New Research Finds Associations Between Historical Redlining and Present-Day Heat Vulnerability in Philadelphia
February 4, 2022
A newly published paper by researchers at the Dornsife School of Public Health (DSPH) examines associations between historical redlining and present-day housing and land cover characteristics that may enhance vulnerability to ambient heat in Philadelphia.
Extreme heat represents an important public health concern within cities, as high ambient temperatures are associated with increased risk of mortality and other adverse health outcomes. Variations in heat- vulnerability may be related to microclimates within cities, created by built environment characteristics, such as vegetation and tree canopy or poor housing, which might also vary along sociodemographic lines.
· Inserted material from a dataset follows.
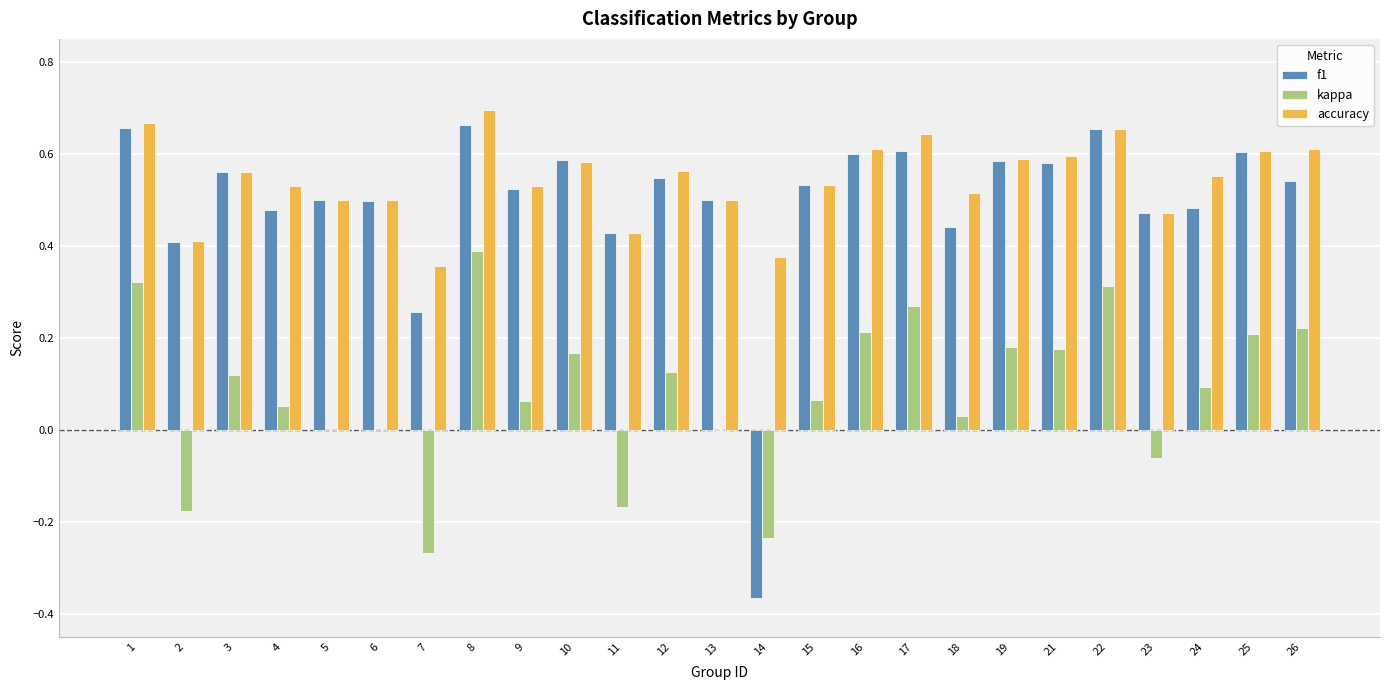

Which label corresponds to the largest value in the chart?

8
Researchers found that historical, institutional racism within the housing market may have impacted present-day disparities in heat vulnerability. They quantified associations between historically redlined areas with present-day property and housing characteristics that may enhance heat vulnerability in the city.
This research was led by Leah Schinasi, PhD, assistant professor of environmental and occupational health at DSPH, and co-authored by Sharrelle Barber, ScD, MPH, assistant professor of epidemiology and biostatistics and director of The Ubuntu Center on Racism, Global Movements, and Population Health Equity at DSPH; Zachary Christman, associate professor and GIS director in the Geography, Planning, and Sustainability Department at Rowan University; Irene Headen, PhD, MS, assistant professor of community health and prevention at DSPH; Chahita Kanungo, MPH, a recent graduate of the department of Environmental & Occupational Health at DSPH; and Loni Phillip Tabb, PhD, associate professor of epidemiology and biostatistics at DSPH.
This research was published in the Journal of Urban Health on January 25, 2022.